Cuando Jesucristo hizo la purificación de nuestros pecados, se produjo en
nosotros su imagen sin mancha, arruga ni cosa semejante. Fuimos declarados
inocentes con la deuda del pecado saldada. (Tetelestai: saldada la deuda)
Entonces fue y se sentó a la diestra de la Majestad en las alturas.
Pero éste, habiendo ofrecido por los pecados un solo sacrificio para siempre,
está sentado a la diestra de Dios.
Recordemos que Dios no puede morir, pero el hombre Jesús para eso fue
predestinado, engendrado y sacrificado para que llegásemos a recuperar la
gloria perdida, recuperar la imagen de Dios y sentarnos junto con Jesucristo
en su trono.
“Empero Dios, que es rico en misericordia, por su mucho amor con que nos amó,
aun estando nosotros muertos en pecados, nos dió vida juntamente con Cristo;
por gracia sois salvos; y juntamente nos resucitó y asimismo nos hizo sentar
en los cielos con Cristo Jesús.” (Efesios 2:4,5)
Ya dijimos que el poder que resucitó a Jesús de los muertos fue el mismo poder
que nos resucitó a nosotros. (Efesios 1:19,20, 2:1,2)
Aun más claro y específico: “Y si el Espíritu de aquel que levantó de los
muertos a Jesús mora en vosotros, el que levantó a Cristo Jesús de los
muertos, vivificará también vuestros cuerpos mortales por su Espíritu que mora
en vosotros.” (Romanos 8:11)
De la única manera en que podíamos disfrutar del trono como herederos era
recuperando la imagen celestial perdida. El hecho de que la palabra mencione
que nos resucitó juntamente con Cristo, también asevera que nos sentamos junto
con él en su trono. Disfrutemos de la herencia.
La nueva creación es espiritual
“Porque todos los que son guiados por el Espíritu de Dios, los tales son hijos
de Dios. Porque no habéis recibido el espíritu de servidumbre para estar otra
vez en temor; mas habéis recibido el espíritu de adopción, por el cual
clamamos, Abba, Padre. Porque el mismo Espíritu da testimonio a nuestro
espíritu que somos hijos de Dios. Y si hijos, también herederos, herederos de
Dios, y coherederos de Cristo; si empero padecemos juntamente con él, para que
juntamente con él seamos glorificados.” (Romanos 8:14-17)

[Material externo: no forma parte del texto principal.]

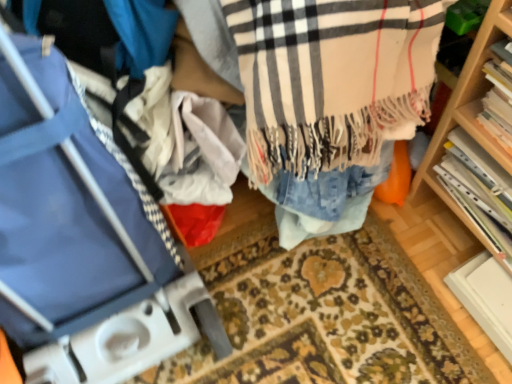
Question: From a real-world perspective, is beige plaid scarf at center on hardcover book at right, placed as the first book when sorted from front to back?

Choices:
 (A) yes
 (B) no

Answer: (B)

Question: Considering the relative positions of beige plaid scarf at center and hardcover book at right, placed as the first book when sorted from front to back, in the image provided, is beige plaid scarf at center to the left of hardcover book at right, placed as the first book when sorted from front to back, from the viewer's perspective?

Choices:
 (A) no
 (B) yes

Answer: (B)

Question: Is beige plaid scarf at center shorter than hardcover book at right, which is counted as the second book, starting from the back?

Choices:
 (A) no
 (B) yes

Answer: (A)

Question: Is the depth of beige plaid scarf at center less than that of hardcover book at right, which is counted as the second book, starting from the back?

Choices:
 (A) yes
 (B) no

Answer: (A)

Question: Does beige plaid scarf at center have a larger size compared to hardcover book at right, placed as the first book when sorted from front to back?

Choices:
 (A) yes
 (B) no

Answer: (A)

Question: Is beige plaid scarf at center turned away from hardcover book at right, placed as the first book when sorted from front to back?

Choices:
 (A) yes
 (B) no

Answer: (B)

Question: Does hardcover book at right, the 1th book when ordered from back to front, have a lesser width compared to beige plaid scarf at center?

Choices:
 (A) yes
 (B) no

Answer: (A)

Question: Does hardcover book at right, the 1th book when ordered from back to front, have a greater width compared to beige plaid scarf at center?

Choices:
 (A) yes
 (B) no

Answer: (B)

Question: Considering the relative sizes of hardcover book at right, arranged as the 2th book when viewed from the front, and beige plaid scarf at center in the image provided, is hardcover book at right, arranged as the 2th book when viewed from the front, bigger than beige plaid scarf at center?

Choices:
 (A) no
 (B) yes

Answer: (A)

Question: Is hardcover book at right, arranged as the 2th book when viewed from the front, oriented away from beige plaid scarf at center?

Choices:
 (A) no
 (B) yes

Answer: (A)

Question: Are hardcover book at right, arranged as the 2th book when viewed from the front, and beige plaid scarf at center located far from each other?

Choices:
 (A) no
 (B) yes

Answer: (A)

Question: Are hardcover book at right, arranged as the 2th book when viewed from the front, and beige plaid scarf at center beside each other?

Choices:
 (A) no
 (B) yes

Answer: (A)

Question: From a real-world perspective, is blue fabric luggage at left on top of hardcover book at right, arranged as the 2th book when viewed from the front?

Choices:
 (A) yes
 (B) no

Answer: (A)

Recordemos que esta glorificación que Pablo menciona sucederá cuando
Jesucristo regrese; es la glorificación del nuevo cuerpo en el día de la
redención. (vs. 23) Esa redención es la segunda adopción: la de nuestro
cuerpo.
El Espíritu Santo, el Dios Espíritu, es el anticipo de nuestra herencia, el
cual nos selló hasta el día de la redención del cuerpo. (Efesios 1:13,14,
4:3)
Bien dicho por Pablo, por ser herederos, el Espíritu Dios nos selló y se dió a
sí mismo como anticipo (arras) hasta el final de la vida terrenal. Ya nuestro
espíritu de adopción fue ratificado el día que Dios nos concedió creer y
padecer por Jesucristo (Filipenses 1:29) Abba, Padre!